09/18/2016 10:48:32 PM

Sep18

Should You Help Your Enemy? 

What would you do if your worst enemy called you and asked for your help during a crisis?

Would you walk away? Would you say "no?"

Or would you agree to help, hoping that by working together, and solving the problem, you could kindle a positive relationship?

It's an obscure but in many ways instructive scenario that the Torah presents us with this week, as it shares with us a commandment regarding cooperation as we face tasks which cannot be handled by one person alone.

The Torah tells us, "if you see your fellow's ass or ox fallen on the road, do not ignore him: you must help him raise it."(Deuteronomy 22:4)

There are certain assumptions associated with this Biblical verse: after all, when you think about it, if the person whose ox or ass has fallen were your friend, there would be no need for the Torah to command you to assist.

But why would the Torah take the time to advise us to assist someone who we are at odds with? The key, according to our ancient rabbis, is found within in one important phrase.

The great thirteenth century rabbi Nachmanides observed that there are two key words in this Biblical sentence: "help him." More specifically, Nachmanides notes that if you help another person, your enemy in particular, you may ultimately"forget your enmity, and remember that he is your fellow."

Too often, when a crisis or disagreement occurs within a family or a circle of friends, bad feelings can be triggered, and, left unattended, can last a lifetime.  

The anti-gossip rabbi, the Chofetz Chaim, devoted his lifetime to helping people avoid animosity and gossip after witnessing families and friendships splinter during a crisis in the 1870s over whether to fire the town's rabbi.

He devoted a lifetime to assisting people use language to build relationships rather than destroy them.

In that spirit, this week's Torah portion provides us with timeless advice, and the tools to banish useless conflict from our lives. We want to get along with our friends, families and colleagues, but old hurts - even small ones - can be hard to set aside, and often we don't know where to begin.

All the more reason to look on someone in a personal, health, or work crisis and ask: 'How can I help?'

This message is especially significant during this Jewish month of Elul, as we approach Rosh Hashanah. The Talmud tells us that before we can make peace with God, we must first make peace with our fellow human beings, for in the end, it is not God who judges us, but rather the people whose lives we affect, and ultimately ourselves.

The Talmud reminds us, too, that prayers, no matter how sweetly uttered nor how profoundly intended, will not sway God's opinion: the Creator looks instead to the opinion we earn from the people around us.

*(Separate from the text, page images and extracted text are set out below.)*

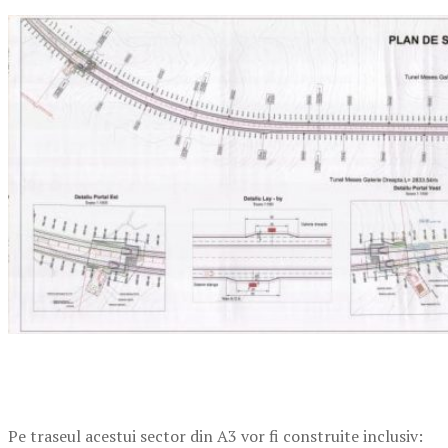
Pe traseul acestui sector din A3 vor fi construite inclusiv:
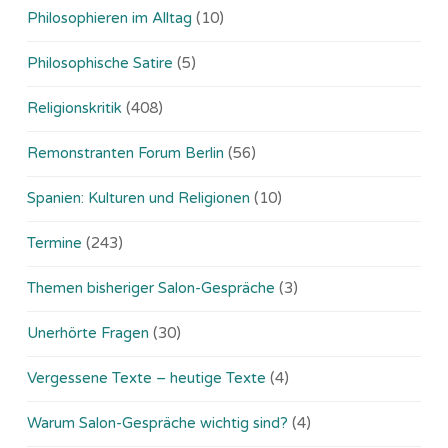
Philosophieren im Alltag
(10)
Philosophische Satire
(5)
Religionskritik
(408)
Remonstranten Forum Berlin
(56)
Spanien: Kulturen und Religionen
(10)
Termine
(243)
Themen bisheriger Salon-Gespräche
(3)
Unerhörte Fragen
(30)
Vergessene Texte – heutige Texte
(4)
Warum Salon-Gespräche wichtig sind?
(4)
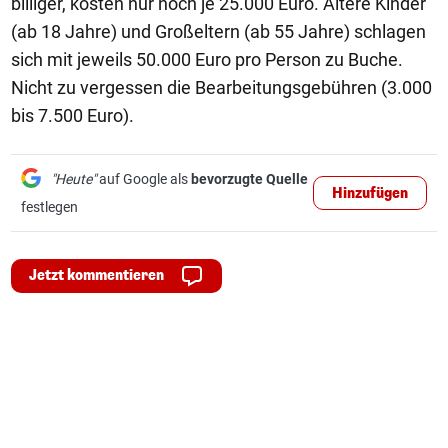
billiger, kosten nur noch je 25.000 Euro. Ältere Kinder
(ab 18 Jahre) und Großeltern (ab 55 Jahre) schlagen
sich mit jeweils 50.000 Euro pro Person zu Buche.
Nicht zu vergessen die Bearbeitungsgebühren (3.000
bis 7.500 Euro).
"Heute"
auf Google als
bevorzugte Quelle
Hinzufügen
festlegen
Jetzt kommentieren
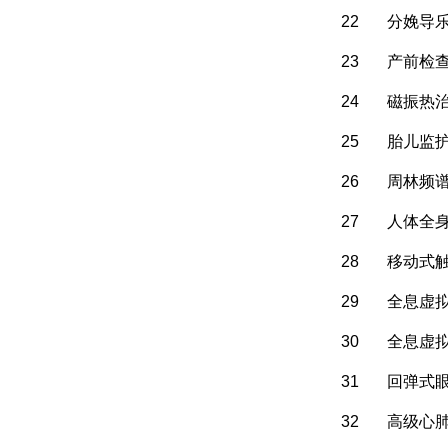
22
分娩导
23
产前检
24
磁振热
25
胎儿监
26
周林频
27
人体全
28
移动式
29
全息虚
30
全息虚拟
31
回弹式
32
高级心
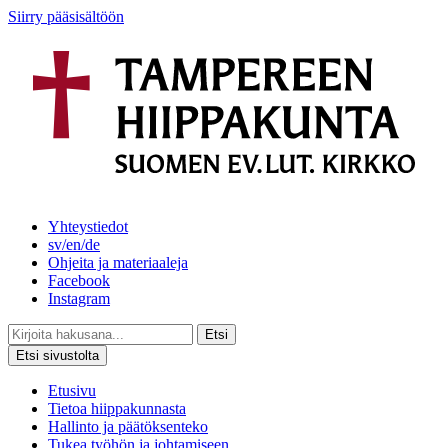
Siirry pääsisältöön
Yhteystiedot
sv/en/de
Ohjeita ja materiaaleja
Facebook
Instagram
Etsi
Etsi sivustolta
Etusivu
Tietoa hiippakunnasta
Hallinto ja päätöksenteko
Tukea työhön ja johtamiseen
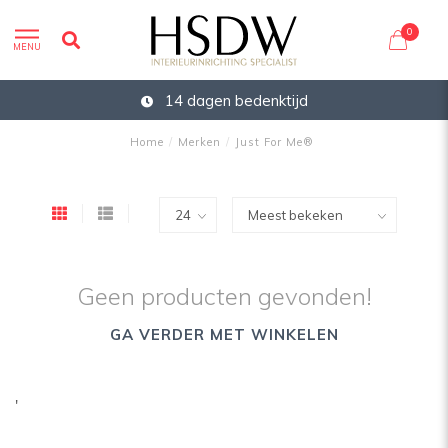
0
MENU
14 dagen bedenktijd
Home
/
Merken
/
Just For Me®
Geen producten gevonden!
GA VERDER MET WINKELEN
'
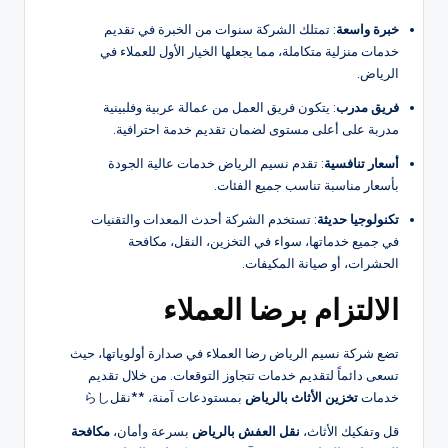
خبرة واسعة
: تمتلك الشركة سنوات من الخبرة في تقديم
خدمات منزلية متكاملة، مما يجعلها الخيار الأول للعملاء في
الرياض.
فريق مدرب
: يتكون فريق العمل من عمالة عربية وفلبينية
مدربة على أعلى مستوى لضمان تقديم خدمة احترافية.
أسعار تنافسية
: تقدم نسيم الرياض خدمات عالية الجودة
بأسعار مناسبة تناسب جميع الفئات.
تكنولوجيا حديثة
: تستخدم الشركة أحدث المعدات والتقنيات
في جميع خدماتها، سواء في التخزين، النقل، مكافحة
الحشرات، أو صيانة المكيفات.
الالتزام برضا العملاء
تضع شركة نسيم الرياض رضا العملاء في صدارة أولوياتها، حيث
تسعى دائماً لتقديم خدمات تتجاوز التوقعات. من خلال تقديم
خدمات
تخزين الأثاث بالرياض
بمستودعات آمنة، **نقلらし
قل وتفكيك الأثاث،
نقل العفش بالرياض
بسرعة وأمان،
مكافحة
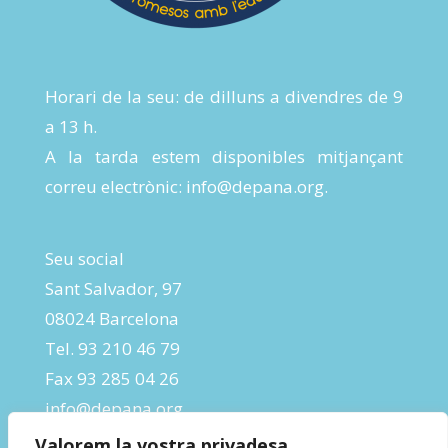
Horari de la seu: de dilluns a divendres de 9
a 13 h.
A la tarda estem disponibles mitjançant
correu electrònic:
info@depana.org
.
Seu social
Sant Salvador, 97
08024 Barcelona
Tel. 93 210 46 79
Fax 93 285 04 26
info@depana.org
Valorem la vostra privadesa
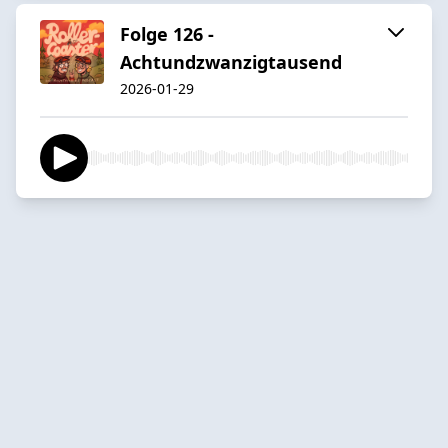
Folge 126 -
Achtundzwanzigtausend
2026-01-29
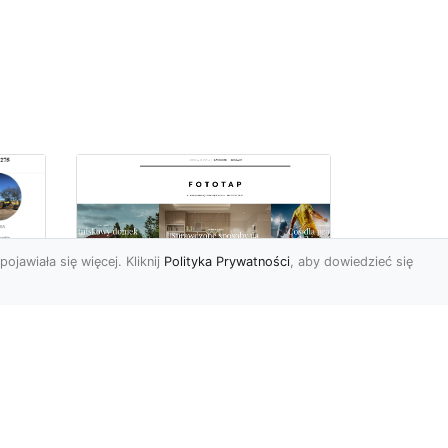
pojawiała się więcej. Kliknij
Polityka Prywatności
, aby dowiedzieć się
ą
Jak kłaść tapetę
?
winylową? Warto
znać praktyczne
wskazówki!
edy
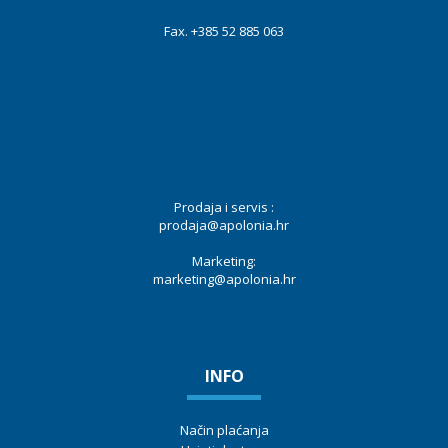
Fax. +385 52 885 063
Prodaja i servis :
prodaja@apolonia.hr
Marketing:
marketing@apolonia.hr
INFO
Način plaćanja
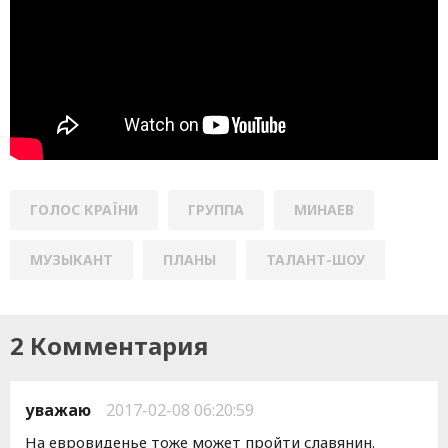
ГОЛОС КРАЇНИ
ГРУППА
МИНАЕВ
МУЗЫКАНТ
ПЛАНЫ
ТАЛАНТ-ШОУ
2 Комментария
уважаю
2017-02-08 06:20:59
На евровиденье тоже может пройти славянин.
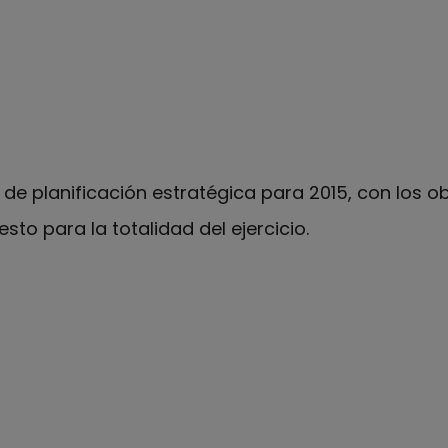
e planificación estratégica para 2015, con los o
to para la totalidad del ejercicio.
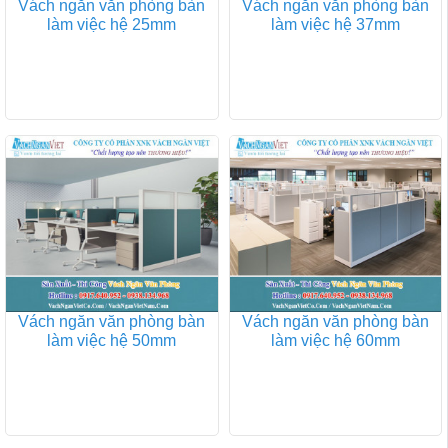
Vách ngăn văn phòng bàn
Vách ngăn văn phòng bàn
làm việc hệ 25mm
làm việc hệ 37mm
Vách ngăn văn phòng bàn
Vách ngăn văn phòng bàn
làm việc hệ 50mm
làm việc hệ 60mm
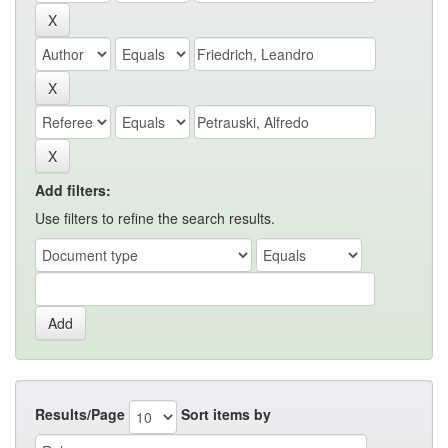
Add filters:
Use filters to refine the search results.
Results/Page
Sort items by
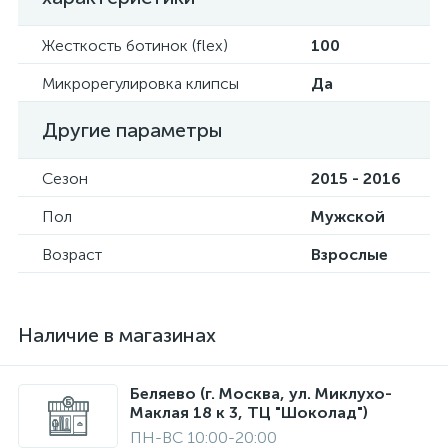
Жесткость ботинок (flex)
100
Микрорегулировка клипсы
Да
Другие параметры
Сезон
2015 - 2016
Пол
Мужской
Возраст
Взрослые
Наличие в магазинах
Беляево (г. Москва, ул. Миклухо-
Маклая 18 к 3, ТЦ "Шоколад")
ПН-ВС 10:00-20:00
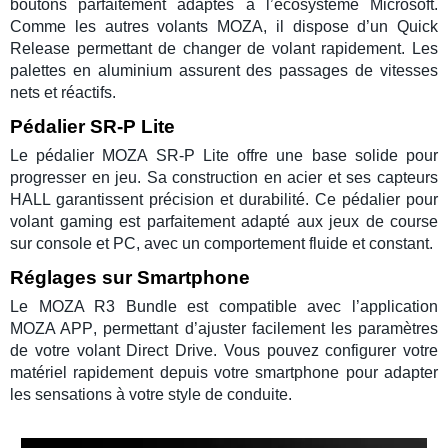
boutons parfaitement adaptés à l’écosystème
Microsoft
.
Comme les autres
volants MOZA
, il dispose d’un
Quick
Release
permettant de changer de volant rapidement. Les
palettes en aluminium
assurent des passages de vitesses
nets et réactifs.
Pédalier SR-P Lite
Le
pédalier MOZA SR-P Lite
offre une base solide pour
progresser en jeu. Sa construction en acier et ses capteurs
HALL garantissent précision et durabilité. Ce
pédalier pour
volant gaming
est parfaitement adapté aux jeux de course
sur console et PC, avec un comportement fluide et constant.
Réglages sur Smartphone
Le
MOZA R3 Bundle
est compatible avec l’application
MOZA APP
, permettant d’ajuster facilement les paramètres
de votre
volant Direct Drive
. Vous pouvez configurer votre
matériel rapidement depuis votre smartphone pour adapter
les sensations à votre style de conduite.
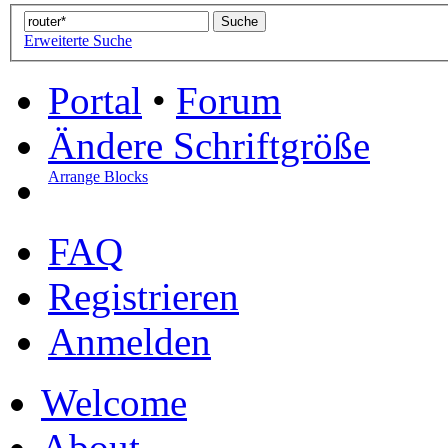
Erweiterte Suche
Portal
•
Forum
Ändere Schriftgröße
Arrange Blocks
FAQ
Registrieren
Anmelden
Welcome
About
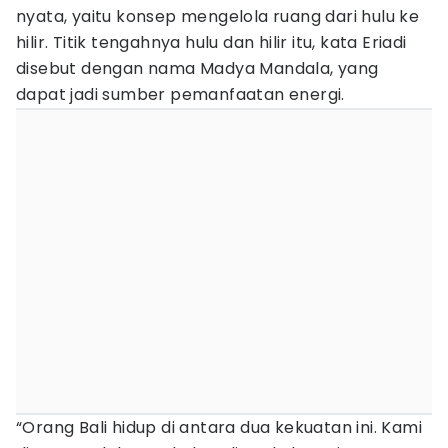
nyata, yaitu konsep mengelola ruang dari hulu ke
hilir. Titik tengahnya hulu dan hilir itu, kata Eriadi
disebut dengan nama Madya Mandala, yang
dapat jadi sumber pemanfaatan energi.
“Orang Bali hidup di antara dua kekuatan ini. Kami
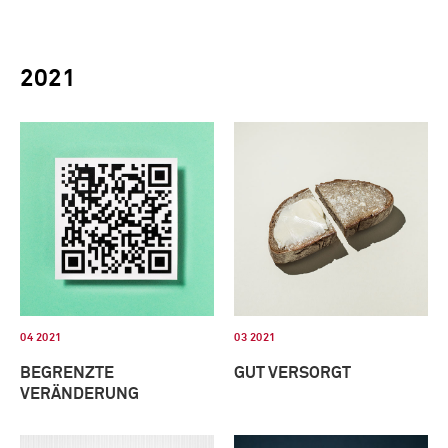
2021
04 2021
03 2021
BEGRENZTE
GUT VERSORGT
VERÄNDERUNG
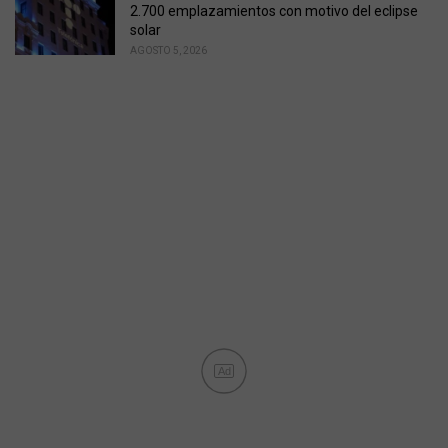
2.700 emplazamientos con motivo del eclipse
solar
AGOSTO 5, 2026
Ad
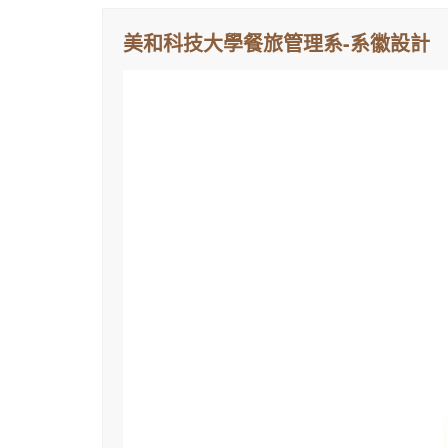
美和科技大學餐旅管理系-系徽設計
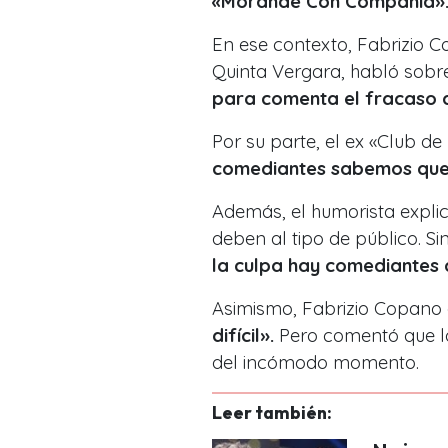
«Morandé Con Compañía»
En ese contexto, Fabrizio C
Quinta Vergara, habló sobr
para comenta el fracaso 
Por su parte, el ex «Club d
comediantes sabemos que
Además, el humorista explic
deben al tipo de público. S
la culpa hay comediantes
Asimismo, Fabrizio Copano
difícil».
Pero comentó que l
del incómodo momento.
Leer también:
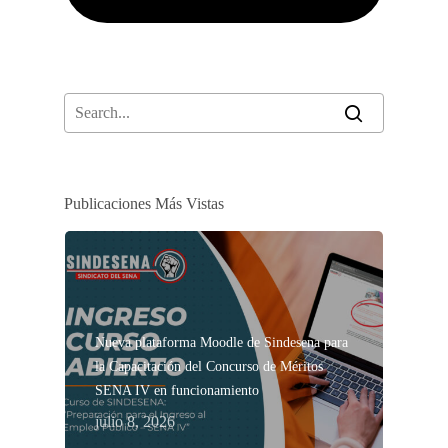
Publicaciones Más Vistas
Nueva plataforma Moodle de Sindesena para
la Capacitación del Concurso de Méritos
SENA IV en funcionamiento
julio 8, 2026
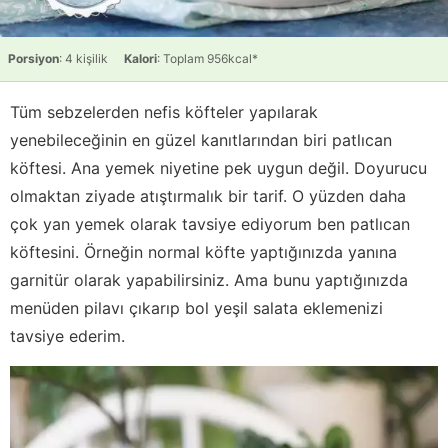
Porsiyon
: 4 kişilik
Kalori
: Toplam 956kcal*
Tüm sebzelerden nefis köfteler yapılarak
yenebileceğinin en güzel kanıtlarından biri patlıcan
köftesi. Ana yemek niyetine pek uygun değil. Doyurucu
olmaktan ziyade atıştırmalık bir tarif. O yüzden daha
çok yan yemek olarak tavsiye ediyorum ben patlıcan
köftesini. Örneğin normal köfte yaptığınızda yanına
garnitür olarak yapabilirsiniz. Ama bunu yaptığınızda
menüden pilavı çıkarıp bol yeşil salata eklemenizi
tavsiye ederim.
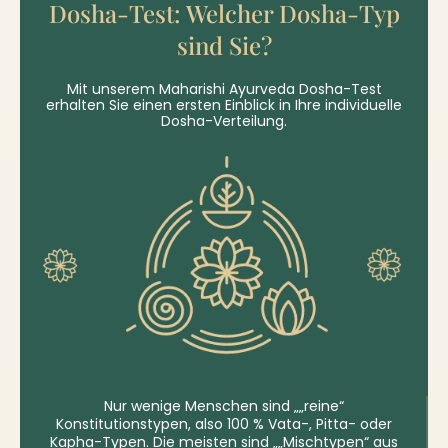
Dosha-Test: Welcher Dosha-Typ
sind Sie?
Mit unserem Maharishi Ayurveda Dosha-Test
erhalten Sie einen ersten Einblick in Ihre individuelle
Dosha-Verteilung.
Nur wenige Menschen sind „„reine“
Konstitutionstypen, also 100 % Vata-, Pitta- oder
Kapha-Typen. Die meisten sind „„Mischtypen“ aus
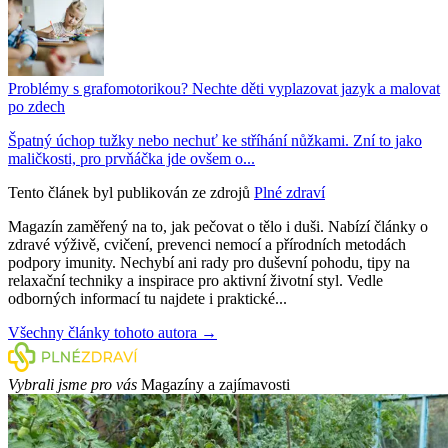
Problémy s grafomotorikou? Nechte děti vyplazovat jazyk a malovat
po zdech
Špatný úchop tužky nebo nechuť ke stříhání nůžkami. Zní to jako
maličkosti, pro prvňáčka jde ovšem o...
Tento článek byl publikován ze zdrojů
Plné zdraví
Magazín zaměřený na to, jak pečovat o tělo i duši. Nabízí články o
zdravé výživě, cvičení, prevenci nemocí a přírodních metodách
podpory imunity. Nechybí ani rady pro duševní pohodu, tipy na
relaxační techniky a inspirace pro aktivní životní styl. Vedle
odborných informací tu najdete i praktické...
Všechny články tohoto autora →
Vybrali jsme pro vás
Magazíny a zajímavosti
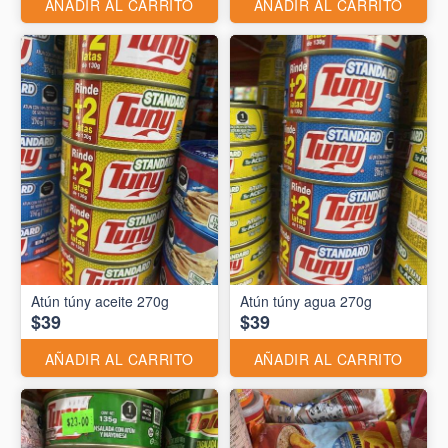
AÑADIR AL CARRITO
AÑADIR AL CARRITO
Atún túny aceite 270g
Atún túny agua 270g
$39
$39
AÑADIR AL CARRITO
AÑADIR AL CARRITO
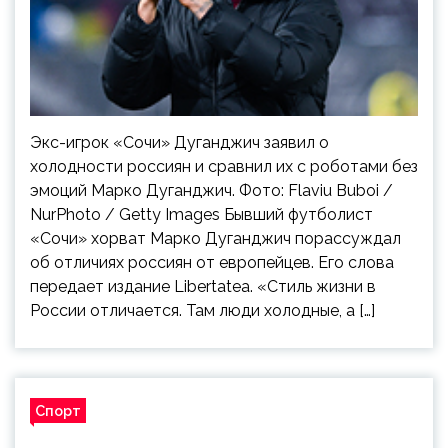
Экс-игрок «Сочи» Дуганджич заявил о
холодности россиян и сравнил их с роботами без
эмоций Марко Дуганджич. Фото: Flaviu Buboi /
NurPhoto / Getty Images Бывший футболист
«Сочи» хорват Марко Дуганджич порассуждал
об отличиях россиян от европейцев. Его слова
передает издание Libertatea. «Стиль жизни в
России отличается. Там люди холодные, а […]
Спорт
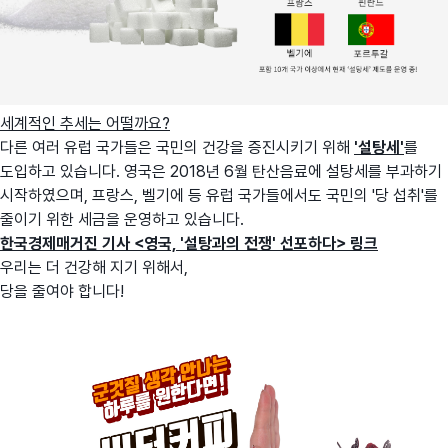
세계적인 추세는 어떨까요?
다른 여러 유럽 국가들은 국민의 건강을 증진시키기 위해
'설탕세'
를
도입하고 있습니다. 영국은 2018년 6월 탄산음료에 설탕세를 부과하기
시작하였으며, 프랑스, 벨기에 등 유럽 국가들에서도 국민의 '당 섭취'를
줄이기 위한 세금을 운영하고 있습니다.
한국경제매거진 기사 <영국, '설탕과의 전쟁' 선포하다> 링크
우리는 더 건강해 지기 위해서,
당을 줄여야 합니다!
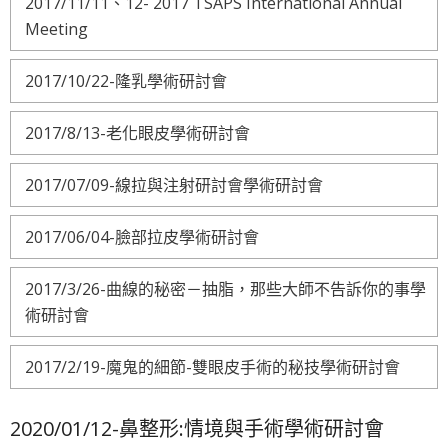
2017/11/11、12- 2017 TSAPS International Annual
Meeting
2017/10/22-隆乳學術研討會
2017/8/13-老化眼皮學術研討會
2017/07/09-線拉與注射研討會學術研討會
2017/06/04-臉部拉皮學術研討會
2017/3/26-曲線的秘密－抽脂，那些大師不告訴你的事學
術研討會
2017/2/19-魔鬼的細節-雙眼皮手術的秘技學術研討會
2020/01/12-鼻整形:情境與手術學術研討會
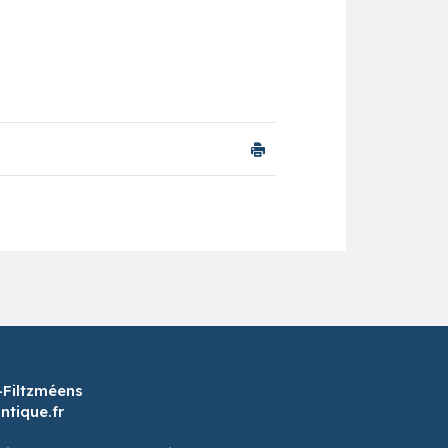
-Filtzméens
tique.fr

As Pirkei Avot (3:10), our collection of ancient Jewish teachings, reminds us; "One who is pleasing to his fellow human being, is pleasing to God. But one who is not pleasing to his fellow human being, is not pleasing to God." 

It's a simple message delivered in this week's Torah portion regarding disputes and disagreements which we've collected over the past year.

Do we wish to let these animosities fester, or, in the name of peace, are we willing to pick up the phone and call someone we haven't talked to in awhile and ask "How are you?" And if that person discloses a problem, are we willing, like the passerby in the Biblical story, to help them back to their feet?

Some people are stubborn; they hold on to grudges. They will not change. But we can only embrace peace within our own lives, and accordingly re-evaluate how we react to others.

At a minimum, as the Torah teaches us this week, taking the initiative to help a friend in need requires cooperation -- working together on one project on the road to re-establishing peace.

Shalom Ba'it, peace within our domain, does not always require that we be right. Sometimes the angel of truth must give way to the angel of peace.

Therefore, with less than three weeks until Rosh Hashanah, let us consider, in the name of peace, taking that first step.

Who can we help to get back to their feet? Who needs help lifting their load?

As Nachmanides taught seven hundred years ago, maybe, just maybe, if we offer to help another person, we can also bury animosity, establish equality as fellow human beings, and bring about peace.

If the goal of life is ultimately to turn ourselves into something better, is it preferable to turn our backs when a family member or friend is buckling under adversity?

Or does it makes more sense for us, and for them, to travel a more peaceful and sacred road together?